HON Poor Man's Covered Call: Strike Selection, Premium & Risk

How to sell poor man's covered calls on Honeywell International — optimal strikes, expected premium, and the risks that actually matter for a large-cap industrials name.

IndustrialsLow IVGood liquidityPays dividend

Is HON a good poor man's covered call candidate?

HON (Honeywell International) is a large-cap industrials name with a mid-range share price and good options liquidity. Implied volatility is low, so premiums are modest. Traders use this name when they want stability and a low probability of assignment rather than maximum yield. It also pays a dividend, which adds a second income stream on top of the premium you collect.

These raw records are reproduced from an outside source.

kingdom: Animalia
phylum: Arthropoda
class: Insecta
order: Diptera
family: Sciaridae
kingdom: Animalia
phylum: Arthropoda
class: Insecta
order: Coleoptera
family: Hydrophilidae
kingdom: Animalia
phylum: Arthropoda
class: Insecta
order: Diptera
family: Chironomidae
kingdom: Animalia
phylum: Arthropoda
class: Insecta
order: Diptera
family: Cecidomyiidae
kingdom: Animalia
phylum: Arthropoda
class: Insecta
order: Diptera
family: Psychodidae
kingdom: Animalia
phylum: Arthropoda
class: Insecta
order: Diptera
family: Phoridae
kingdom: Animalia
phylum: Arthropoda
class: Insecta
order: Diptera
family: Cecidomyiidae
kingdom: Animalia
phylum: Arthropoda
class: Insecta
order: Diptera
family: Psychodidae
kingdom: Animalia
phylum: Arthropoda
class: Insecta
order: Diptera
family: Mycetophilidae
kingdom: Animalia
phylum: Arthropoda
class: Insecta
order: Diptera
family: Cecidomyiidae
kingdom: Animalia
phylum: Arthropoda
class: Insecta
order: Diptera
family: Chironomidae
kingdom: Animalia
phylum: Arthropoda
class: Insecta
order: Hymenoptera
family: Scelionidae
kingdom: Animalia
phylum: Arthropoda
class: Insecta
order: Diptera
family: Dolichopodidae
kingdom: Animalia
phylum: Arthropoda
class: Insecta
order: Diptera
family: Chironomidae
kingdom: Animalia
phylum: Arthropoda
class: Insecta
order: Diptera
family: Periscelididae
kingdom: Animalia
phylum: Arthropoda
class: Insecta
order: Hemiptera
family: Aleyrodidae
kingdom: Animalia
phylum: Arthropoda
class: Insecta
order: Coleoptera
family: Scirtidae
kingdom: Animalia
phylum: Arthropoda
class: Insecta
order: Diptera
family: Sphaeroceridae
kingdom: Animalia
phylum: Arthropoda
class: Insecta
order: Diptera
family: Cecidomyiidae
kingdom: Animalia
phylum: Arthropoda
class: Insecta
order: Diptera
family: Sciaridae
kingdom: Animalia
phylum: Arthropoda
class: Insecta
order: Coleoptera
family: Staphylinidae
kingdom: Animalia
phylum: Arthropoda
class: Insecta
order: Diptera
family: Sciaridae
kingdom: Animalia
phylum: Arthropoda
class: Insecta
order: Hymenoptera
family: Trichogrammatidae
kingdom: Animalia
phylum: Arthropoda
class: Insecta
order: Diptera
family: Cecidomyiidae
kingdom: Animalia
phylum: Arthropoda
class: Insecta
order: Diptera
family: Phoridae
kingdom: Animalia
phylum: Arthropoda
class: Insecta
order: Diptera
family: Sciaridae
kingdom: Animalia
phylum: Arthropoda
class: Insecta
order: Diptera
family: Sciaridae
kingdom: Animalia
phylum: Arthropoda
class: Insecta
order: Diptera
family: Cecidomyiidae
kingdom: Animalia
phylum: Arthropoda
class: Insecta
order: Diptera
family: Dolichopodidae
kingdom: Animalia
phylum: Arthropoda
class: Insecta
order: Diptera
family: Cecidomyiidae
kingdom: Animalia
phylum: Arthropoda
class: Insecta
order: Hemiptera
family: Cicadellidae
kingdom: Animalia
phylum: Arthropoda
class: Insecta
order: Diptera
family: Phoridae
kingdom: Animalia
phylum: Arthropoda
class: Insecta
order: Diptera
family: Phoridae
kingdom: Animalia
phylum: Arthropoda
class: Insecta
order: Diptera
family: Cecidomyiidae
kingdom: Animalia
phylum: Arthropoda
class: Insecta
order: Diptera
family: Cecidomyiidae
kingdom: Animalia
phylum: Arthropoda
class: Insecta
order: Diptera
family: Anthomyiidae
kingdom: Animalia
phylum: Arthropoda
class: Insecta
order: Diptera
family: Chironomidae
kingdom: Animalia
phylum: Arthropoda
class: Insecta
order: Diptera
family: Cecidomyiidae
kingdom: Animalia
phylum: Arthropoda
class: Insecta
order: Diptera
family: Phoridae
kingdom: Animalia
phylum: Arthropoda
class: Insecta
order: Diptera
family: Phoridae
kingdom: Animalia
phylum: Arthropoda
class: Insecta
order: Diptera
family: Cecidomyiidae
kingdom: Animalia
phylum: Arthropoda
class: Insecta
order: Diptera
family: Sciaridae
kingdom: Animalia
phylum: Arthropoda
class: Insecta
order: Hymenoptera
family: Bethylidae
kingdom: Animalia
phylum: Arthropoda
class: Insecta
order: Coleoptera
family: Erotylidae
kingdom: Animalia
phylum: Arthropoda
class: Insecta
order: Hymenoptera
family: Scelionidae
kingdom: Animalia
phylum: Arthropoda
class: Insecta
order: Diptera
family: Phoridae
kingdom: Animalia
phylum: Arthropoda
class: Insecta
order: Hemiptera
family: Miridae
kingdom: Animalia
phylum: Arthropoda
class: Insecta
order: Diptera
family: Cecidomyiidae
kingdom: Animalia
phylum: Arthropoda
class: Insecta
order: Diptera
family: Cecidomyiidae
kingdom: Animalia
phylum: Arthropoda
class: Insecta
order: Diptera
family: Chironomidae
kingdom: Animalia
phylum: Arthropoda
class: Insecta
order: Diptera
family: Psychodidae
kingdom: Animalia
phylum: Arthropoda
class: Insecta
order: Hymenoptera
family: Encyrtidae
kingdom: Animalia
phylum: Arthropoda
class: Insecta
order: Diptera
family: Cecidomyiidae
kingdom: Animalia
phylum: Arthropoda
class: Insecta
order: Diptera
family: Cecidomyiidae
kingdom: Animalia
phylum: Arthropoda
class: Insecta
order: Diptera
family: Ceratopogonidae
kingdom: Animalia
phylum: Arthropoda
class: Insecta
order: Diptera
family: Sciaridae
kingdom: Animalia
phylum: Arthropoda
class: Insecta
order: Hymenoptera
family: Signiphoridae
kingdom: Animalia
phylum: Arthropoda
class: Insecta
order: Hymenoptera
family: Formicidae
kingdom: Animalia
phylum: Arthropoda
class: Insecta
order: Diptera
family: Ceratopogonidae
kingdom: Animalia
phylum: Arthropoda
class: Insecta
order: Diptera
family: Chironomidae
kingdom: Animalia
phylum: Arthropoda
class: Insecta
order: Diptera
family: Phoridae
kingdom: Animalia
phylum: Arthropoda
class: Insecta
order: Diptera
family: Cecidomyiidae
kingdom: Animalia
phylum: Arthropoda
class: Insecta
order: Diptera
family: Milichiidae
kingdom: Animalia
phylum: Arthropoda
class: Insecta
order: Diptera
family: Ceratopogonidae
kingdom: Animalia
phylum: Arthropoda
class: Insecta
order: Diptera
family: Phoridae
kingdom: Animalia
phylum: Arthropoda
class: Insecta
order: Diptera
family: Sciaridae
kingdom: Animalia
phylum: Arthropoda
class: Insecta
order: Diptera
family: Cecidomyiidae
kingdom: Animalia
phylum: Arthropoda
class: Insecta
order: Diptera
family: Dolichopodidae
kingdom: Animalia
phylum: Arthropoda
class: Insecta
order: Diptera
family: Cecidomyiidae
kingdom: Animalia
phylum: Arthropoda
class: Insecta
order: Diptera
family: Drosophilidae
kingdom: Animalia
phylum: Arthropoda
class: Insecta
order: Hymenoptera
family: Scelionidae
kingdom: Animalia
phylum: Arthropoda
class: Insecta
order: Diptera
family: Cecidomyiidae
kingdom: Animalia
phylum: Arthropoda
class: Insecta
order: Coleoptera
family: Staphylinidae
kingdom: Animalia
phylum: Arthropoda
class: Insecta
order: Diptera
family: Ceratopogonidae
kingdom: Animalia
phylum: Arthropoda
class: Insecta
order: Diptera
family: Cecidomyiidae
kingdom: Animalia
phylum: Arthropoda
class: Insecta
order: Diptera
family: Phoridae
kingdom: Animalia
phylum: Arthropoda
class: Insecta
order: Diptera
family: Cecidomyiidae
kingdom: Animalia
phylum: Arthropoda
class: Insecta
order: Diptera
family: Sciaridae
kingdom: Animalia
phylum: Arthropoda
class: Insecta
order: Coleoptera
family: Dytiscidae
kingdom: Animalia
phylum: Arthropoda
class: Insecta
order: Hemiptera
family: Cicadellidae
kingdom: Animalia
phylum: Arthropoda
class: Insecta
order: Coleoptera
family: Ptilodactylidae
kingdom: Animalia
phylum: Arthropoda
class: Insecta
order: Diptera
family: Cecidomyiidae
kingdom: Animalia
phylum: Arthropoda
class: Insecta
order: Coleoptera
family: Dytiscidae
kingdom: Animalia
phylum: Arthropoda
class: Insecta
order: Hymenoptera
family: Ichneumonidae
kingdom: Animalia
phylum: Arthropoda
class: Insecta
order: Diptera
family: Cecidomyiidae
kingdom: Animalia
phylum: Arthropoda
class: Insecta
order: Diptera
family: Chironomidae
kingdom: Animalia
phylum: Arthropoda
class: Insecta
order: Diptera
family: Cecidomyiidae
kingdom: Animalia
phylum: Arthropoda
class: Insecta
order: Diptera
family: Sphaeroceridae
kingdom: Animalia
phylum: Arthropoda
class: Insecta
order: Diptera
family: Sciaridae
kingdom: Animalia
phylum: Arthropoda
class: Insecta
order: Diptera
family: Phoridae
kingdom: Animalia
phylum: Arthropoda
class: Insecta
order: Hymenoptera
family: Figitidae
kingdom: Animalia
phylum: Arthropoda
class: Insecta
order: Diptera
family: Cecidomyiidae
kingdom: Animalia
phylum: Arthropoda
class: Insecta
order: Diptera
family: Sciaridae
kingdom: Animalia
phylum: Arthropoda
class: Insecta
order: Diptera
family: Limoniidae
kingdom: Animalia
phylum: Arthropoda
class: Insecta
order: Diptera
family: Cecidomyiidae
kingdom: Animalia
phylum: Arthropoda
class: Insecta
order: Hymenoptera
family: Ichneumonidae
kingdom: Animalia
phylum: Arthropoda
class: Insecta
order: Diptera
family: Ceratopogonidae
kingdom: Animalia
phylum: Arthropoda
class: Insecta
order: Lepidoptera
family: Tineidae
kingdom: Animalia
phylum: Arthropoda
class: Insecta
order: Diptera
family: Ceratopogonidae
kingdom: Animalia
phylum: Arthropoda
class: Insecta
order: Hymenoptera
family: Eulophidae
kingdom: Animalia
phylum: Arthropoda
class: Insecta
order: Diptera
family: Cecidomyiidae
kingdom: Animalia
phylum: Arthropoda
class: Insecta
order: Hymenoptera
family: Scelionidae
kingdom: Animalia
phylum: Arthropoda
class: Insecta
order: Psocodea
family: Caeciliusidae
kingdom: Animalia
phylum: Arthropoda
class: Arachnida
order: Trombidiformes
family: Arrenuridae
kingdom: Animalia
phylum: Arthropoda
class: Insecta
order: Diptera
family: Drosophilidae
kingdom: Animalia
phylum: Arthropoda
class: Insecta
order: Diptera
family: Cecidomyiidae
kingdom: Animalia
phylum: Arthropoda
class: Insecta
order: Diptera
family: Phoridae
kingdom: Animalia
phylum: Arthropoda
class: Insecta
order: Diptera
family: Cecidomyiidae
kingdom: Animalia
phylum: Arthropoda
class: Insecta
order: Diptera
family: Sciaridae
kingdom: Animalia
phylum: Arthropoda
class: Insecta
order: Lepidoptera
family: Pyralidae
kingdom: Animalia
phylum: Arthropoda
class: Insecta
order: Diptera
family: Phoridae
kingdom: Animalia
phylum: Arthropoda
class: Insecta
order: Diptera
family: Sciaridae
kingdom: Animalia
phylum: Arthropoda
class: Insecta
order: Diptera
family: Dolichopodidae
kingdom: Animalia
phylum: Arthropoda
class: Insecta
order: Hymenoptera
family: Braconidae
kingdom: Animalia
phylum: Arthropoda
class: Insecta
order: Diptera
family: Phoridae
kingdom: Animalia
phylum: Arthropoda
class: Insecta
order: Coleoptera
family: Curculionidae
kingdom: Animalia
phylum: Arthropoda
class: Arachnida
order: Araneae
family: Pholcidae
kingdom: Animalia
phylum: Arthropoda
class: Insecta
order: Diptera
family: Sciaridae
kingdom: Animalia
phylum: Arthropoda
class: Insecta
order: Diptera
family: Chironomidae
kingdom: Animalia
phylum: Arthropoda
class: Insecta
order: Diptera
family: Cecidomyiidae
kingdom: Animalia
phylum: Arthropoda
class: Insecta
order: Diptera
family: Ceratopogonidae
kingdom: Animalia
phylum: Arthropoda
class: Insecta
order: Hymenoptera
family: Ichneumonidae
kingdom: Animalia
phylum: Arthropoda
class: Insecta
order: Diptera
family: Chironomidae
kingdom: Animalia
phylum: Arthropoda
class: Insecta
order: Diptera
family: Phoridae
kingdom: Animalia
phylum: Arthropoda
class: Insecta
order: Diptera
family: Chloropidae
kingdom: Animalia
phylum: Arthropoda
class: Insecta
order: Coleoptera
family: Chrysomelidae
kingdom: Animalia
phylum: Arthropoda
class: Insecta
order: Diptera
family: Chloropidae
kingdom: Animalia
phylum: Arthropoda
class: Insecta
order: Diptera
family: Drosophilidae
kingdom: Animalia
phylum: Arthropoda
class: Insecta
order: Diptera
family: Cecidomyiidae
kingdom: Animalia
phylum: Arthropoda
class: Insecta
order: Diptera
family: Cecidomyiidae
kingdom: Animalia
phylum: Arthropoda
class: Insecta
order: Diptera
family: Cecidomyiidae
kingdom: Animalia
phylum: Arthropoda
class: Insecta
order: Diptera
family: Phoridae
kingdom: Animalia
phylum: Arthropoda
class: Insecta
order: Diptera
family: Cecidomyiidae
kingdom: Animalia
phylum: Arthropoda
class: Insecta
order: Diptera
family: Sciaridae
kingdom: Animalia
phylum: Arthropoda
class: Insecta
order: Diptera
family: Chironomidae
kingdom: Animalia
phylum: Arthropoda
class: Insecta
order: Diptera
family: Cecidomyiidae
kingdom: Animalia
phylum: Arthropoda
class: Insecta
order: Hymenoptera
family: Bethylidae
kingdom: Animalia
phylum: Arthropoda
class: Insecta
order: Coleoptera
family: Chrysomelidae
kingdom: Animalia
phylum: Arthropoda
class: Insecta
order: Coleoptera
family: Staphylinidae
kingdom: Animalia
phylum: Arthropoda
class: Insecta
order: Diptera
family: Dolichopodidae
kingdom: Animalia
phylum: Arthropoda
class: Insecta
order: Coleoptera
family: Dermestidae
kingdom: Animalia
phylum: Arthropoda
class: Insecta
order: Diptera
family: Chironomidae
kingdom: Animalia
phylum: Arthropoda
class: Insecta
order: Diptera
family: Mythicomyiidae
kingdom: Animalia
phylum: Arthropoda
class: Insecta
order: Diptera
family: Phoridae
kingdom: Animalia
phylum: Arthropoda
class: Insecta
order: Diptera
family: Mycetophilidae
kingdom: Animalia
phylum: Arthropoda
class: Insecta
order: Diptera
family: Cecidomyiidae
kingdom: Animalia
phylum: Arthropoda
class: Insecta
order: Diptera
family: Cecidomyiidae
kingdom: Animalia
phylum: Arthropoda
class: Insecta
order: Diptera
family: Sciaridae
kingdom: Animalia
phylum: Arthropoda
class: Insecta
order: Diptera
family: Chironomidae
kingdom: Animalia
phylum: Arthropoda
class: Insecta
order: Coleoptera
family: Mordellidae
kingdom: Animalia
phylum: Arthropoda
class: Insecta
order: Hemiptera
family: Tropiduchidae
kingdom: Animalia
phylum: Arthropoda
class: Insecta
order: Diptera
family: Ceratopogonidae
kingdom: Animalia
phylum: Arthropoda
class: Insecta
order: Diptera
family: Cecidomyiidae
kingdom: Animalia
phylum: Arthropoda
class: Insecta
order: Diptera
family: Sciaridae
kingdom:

Strike selection for a HON poor man's covered call

For a HON PMCC, buy a long-dated call with 0.80+ delta (typically 12-18 months out) as your synthetic long, then sell short-dated calls 3-5% above the stock price at 0.25-0.35 delta. The LEAPS tie up roughly 30-50% of the capital of buying 100 shares, which is especially valuable on a mid-range share price ticker like HON.

Expected premium and income on HON

Typical monthly premium collected on HON runs around 0.5-1.0% of capital, which annualizes to roughly 6-12% if you sell new contracts every cycle. Capital required to run a single contract wheel on HON is $5,000-$20,000 — the share price and the 100-share lot size set the minimum, not the strategy.

Risk management for HON poor man's covered call trades

PMCC risk is concentrated at the LEAPS expiration: if the stock collapses, the long-dated call can lose significant value quickly. You also have to manage the short call not going deep in the money against you before your LEAPS appreciates equivalently. HON is a low-volatility name — the main risk is not sudden moves but slow grinds against you, which hurt covered-call writers who picked strikes too close to the money. Industrials are cyclical and react sharply to PMI data, tariff headlines, and infrastructure news.

HON Poor Man's Covered Call FAQ

Can you run a poor man's covered call on HON?

Yes. Buy a 0.80+ delta LEAPS on HON dated 12-18 months out as your synthetic long, then sell short-dated calls 3-5% above the stock at 0.25-0.35 delta. Capital tied up drops from $5,000-$20,000 to roughly 30-50% of that — a meaningful improvement when the share price is a mid-range share price.

What expiration should I use for HON poor man's covered call trades?

Use 30-45 DTE as a default for HON. This is the classic theta sweet spot and works well on a stable ticker like this.

Is HON suitable for beginners selling options?

Yes — it's a well-known, liquid name with established options markets, which is what beginners need. Always check the bid/ask spread before entering — anything wider than 5% of the mid price is a warning sign.